Charles Flint Rhem (January 24, 1901 – July 30, 1969), born in Rhems, South Carolina, was an American pitcher for the St. Louis Cardinals (1924–28, 1930–32, 1934 and 1936), Philadelphia Phillies (1932–33) and Boston Braves (1934–35).

==Baseball career==

Before his professional career, Rhem played for the Clemson Tigers baseball team (1922–24).

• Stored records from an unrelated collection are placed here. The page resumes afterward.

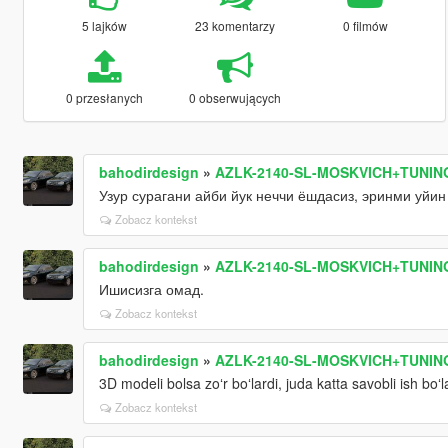
5 lajków
23 komentarzy
0 filmów
0 przesłanych
0 obserwujących
bahodirdesign
»
AZLK-2140-SL-MOSKVICH+TUNIN
Узур сурагани айби йук неччи ёшдасиз, эринми уйин
Zobacz kontekst
bahodirdesign
»
AZLK-2140-SL-MOSKVICH+TUNIN
Ишисизга омад.
Zobacz kontekst
bahodirdesign
»
AZLK-2140-SL-MOSKVICH+TUNIN
3D modeli bolsa zoʻr boʻlardi, juda katta savobli ish boʻl
Zobacz kontekst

He finished 8th in voting for the 1926 National League MVP for having a 20–7 win–loss record, 34 games, 34 games started, 20 complete games, 1 shutout, 258 innings pitched, 241 hits allowed, 121 runs allowed, 92 earned runs allowed, 12 home runs allowed, 75 walks allowed, 72 strikeouts, 1 hit batsmen, 5 wild pitches, 1,068 batters faced, 1 balk and a 3.21 ERA. During the 1932 season, Rhem would be traded to the Philadelphia Phillies.

Rehm helped the Cardinals win the 1926, 1931, and 1934 World Series and the 1928 and 1930 National League pennants.

==Career statistics==

In 12 seasons he had a 105–97 win–loss record, 294 games, 229 games started, 91 complete games, 8 shutouts, 41 games finished, 10 saves, 1,725 1/3 innings pitched, 1,958 hits allowed, 989 runs allowed, 805 earned runs allowed, 113 home runs allowed, 529 walks allowed, 534 strikeouts, 20 hit batsmen, 33 wild pitches, 7,516 batters faced, 4 balks and a 4.20 ERA.

==Death==
Rhem died in Columbia, South Carolina, at the age of 68.